Pozières then it should be. Leaving my base early in the morning I made my way through Becourt Wood and beyond, up "Sausage Valley"—why that name I don't know. The whole area was crowded with men of the Australian division.

As there was no road I took my car over the grass, or rather all that was left of it. The place was covered with shell-holes. Driving between, and more often than not into them, was rather a tiresome job, but it saved several miles of tramping with heavy stuff. "Sausage Valley" during this period was anything but healthy. I was warned about it as I left an Australian battery where I had stayed to make a few enquiries. A major told me the place was "strafed" every day, and I soon found that this was so when I arrived. Several "crumps" fell in the wood behind me, and two on the hill-side among some horses, killing several. If I saw one dead horse I must have seen dozens; they were all over the place. But everyone was much too busy to bury them at the moment. The stench was decidedly unpleasant, and the flies buzzed around in swarms. I soon had a couple of cigarettes alight. What a boon they were at times.

After much dodging and twisting I halted the car close to a forward dressing station. While I was there several shells dropped unpleasantly near, and I could not restrain my admiration for the medical staff who tended the wounded, quite oblivious of the dangers by which they were surrounded in so exposed a position. I obtained several very interesting scenes of the wounded arriving.

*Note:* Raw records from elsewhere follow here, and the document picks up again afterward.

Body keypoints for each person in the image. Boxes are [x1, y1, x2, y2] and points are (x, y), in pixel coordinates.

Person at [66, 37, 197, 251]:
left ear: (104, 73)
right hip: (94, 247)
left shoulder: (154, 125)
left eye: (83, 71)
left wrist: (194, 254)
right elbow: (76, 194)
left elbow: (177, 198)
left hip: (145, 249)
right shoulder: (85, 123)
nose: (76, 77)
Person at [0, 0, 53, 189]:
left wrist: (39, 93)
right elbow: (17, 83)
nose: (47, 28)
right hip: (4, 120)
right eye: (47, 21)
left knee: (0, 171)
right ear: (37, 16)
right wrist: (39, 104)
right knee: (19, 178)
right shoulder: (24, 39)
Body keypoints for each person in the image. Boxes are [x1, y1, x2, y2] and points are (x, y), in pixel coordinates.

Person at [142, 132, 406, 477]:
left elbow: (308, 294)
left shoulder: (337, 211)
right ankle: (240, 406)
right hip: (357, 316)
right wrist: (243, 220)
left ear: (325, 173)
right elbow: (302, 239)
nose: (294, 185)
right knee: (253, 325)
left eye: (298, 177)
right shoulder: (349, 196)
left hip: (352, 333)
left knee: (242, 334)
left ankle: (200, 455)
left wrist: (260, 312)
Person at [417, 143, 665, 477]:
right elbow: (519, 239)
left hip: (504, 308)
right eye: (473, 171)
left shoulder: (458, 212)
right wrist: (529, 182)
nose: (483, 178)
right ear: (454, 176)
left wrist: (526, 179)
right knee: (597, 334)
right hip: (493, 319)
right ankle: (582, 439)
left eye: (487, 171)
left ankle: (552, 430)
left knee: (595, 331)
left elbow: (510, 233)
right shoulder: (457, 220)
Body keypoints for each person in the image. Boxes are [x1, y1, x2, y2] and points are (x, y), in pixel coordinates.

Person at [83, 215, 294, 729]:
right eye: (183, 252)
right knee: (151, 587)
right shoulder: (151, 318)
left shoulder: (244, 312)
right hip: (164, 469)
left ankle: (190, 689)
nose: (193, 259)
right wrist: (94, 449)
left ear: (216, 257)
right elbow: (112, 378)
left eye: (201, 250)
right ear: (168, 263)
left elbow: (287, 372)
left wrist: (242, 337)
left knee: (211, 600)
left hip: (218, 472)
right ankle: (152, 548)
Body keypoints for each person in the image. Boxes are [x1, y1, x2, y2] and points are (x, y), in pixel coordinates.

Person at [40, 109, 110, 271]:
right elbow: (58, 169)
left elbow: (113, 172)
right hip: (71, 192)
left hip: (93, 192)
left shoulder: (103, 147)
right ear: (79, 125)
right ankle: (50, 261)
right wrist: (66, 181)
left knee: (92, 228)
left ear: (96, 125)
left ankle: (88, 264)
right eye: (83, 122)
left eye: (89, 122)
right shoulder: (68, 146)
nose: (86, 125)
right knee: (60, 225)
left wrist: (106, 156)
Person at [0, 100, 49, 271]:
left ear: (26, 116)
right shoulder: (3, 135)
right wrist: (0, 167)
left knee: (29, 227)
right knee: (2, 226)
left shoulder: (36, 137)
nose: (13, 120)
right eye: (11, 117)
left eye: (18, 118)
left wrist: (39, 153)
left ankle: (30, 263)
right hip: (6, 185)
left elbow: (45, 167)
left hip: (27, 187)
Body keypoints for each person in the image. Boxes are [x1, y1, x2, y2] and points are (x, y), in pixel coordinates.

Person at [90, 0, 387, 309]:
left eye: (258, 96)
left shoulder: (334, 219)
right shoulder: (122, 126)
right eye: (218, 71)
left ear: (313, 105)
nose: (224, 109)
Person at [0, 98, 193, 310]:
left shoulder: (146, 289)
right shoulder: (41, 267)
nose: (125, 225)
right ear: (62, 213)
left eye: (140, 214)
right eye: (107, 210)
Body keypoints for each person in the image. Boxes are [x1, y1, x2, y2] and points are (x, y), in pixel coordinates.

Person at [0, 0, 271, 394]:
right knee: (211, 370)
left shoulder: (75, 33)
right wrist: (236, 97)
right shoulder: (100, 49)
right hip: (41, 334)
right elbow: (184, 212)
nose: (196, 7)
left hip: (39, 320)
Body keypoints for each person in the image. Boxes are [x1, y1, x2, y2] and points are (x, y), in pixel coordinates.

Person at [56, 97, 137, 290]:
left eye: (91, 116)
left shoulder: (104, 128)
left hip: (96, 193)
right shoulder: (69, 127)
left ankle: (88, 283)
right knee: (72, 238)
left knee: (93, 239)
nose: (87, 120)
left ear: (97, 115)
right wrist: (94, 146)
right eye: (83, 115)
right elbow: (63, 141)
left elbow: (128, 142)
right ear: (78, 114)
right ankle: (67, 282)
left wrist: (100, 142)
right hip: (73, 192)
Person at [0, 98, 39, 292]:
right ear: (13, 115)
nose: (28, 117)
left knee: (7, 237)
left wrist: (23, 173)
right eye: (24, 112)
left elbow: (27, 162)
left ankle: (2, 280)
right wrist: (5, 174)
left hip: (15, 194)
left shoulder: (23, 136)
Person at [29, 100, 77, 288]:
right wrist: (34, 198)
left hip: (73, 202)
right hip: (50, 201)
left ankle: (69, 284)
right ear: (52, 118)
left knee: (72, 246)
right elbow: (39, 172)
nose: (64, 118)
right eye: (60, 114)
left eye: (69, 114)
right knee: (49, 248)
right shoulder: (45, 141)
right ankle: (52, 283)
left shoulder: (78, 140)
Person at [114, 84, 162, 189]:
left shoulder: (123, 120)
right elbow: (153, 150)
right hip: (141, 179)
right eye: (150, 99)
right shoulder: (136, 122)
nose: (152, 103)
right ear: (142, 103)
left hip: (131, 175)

I waited awhile to watch the Bosche shelling before going over the ridge to Pozières. I could then tell the sections he "strafed" most. I would be able to avoid them as much as possible. I watched for fully an hour; the variation in his target was barely perceptible. On one or two occasions he "swept" the ridge. I decided to make a start after the next dose.

Strapping the camera on my back, my man taking the tripod, we started off. There was a light railway running towards Contalmaison. I followed this until I got near the spot brother Fritz was aiming at, hugging a trench at the side of a by-road. The bank was lined with funk-holes, which came in very useful during the journey, and I had to seek their shelter several times, but the nearest shell fell at a junction between that road and a communication trench. Just this side lay a very much dead horse. The shell came over. Down I went flat on my stomach. My man dived into a hole. The shell exploded, and the next thing I remember was a feeling as if a ton of bricks had fallen on top of me. I managed to struggle up and make quickly for the trench, my man following; and you may be quite sure I took care that I was well out of line of the next before I eased up. Beyond a few scratches on the camera-case and a torn coat, I was quite sound.

I was told of a Hun battery of 77 mm. guns on the left-hand side of the valley leading to Pozières, so I decided to make for that spot. I enquired of a man as to the whereabouts of them.

"Well, sir," he said, "you may come to them if you keep straight on, but I shouldn't advise you to do so as you have to cross the open. Bosche has a pretty sharp eye on anyone there; he knows the lay of the battery and he just plasters it. You might get round at 'Dead Man's Corner,' on the Contalmaison Road. It's pretty bad there, but I think it's the best place to try, and once you are round the corner you may be all right."

"Well, which way do I take?"

"Down this way, then turn to your left at the corner; the battery is about two hundred yards along on the hill-side."

"But, man alive," I said, "they're strafing it like blazes. Look!"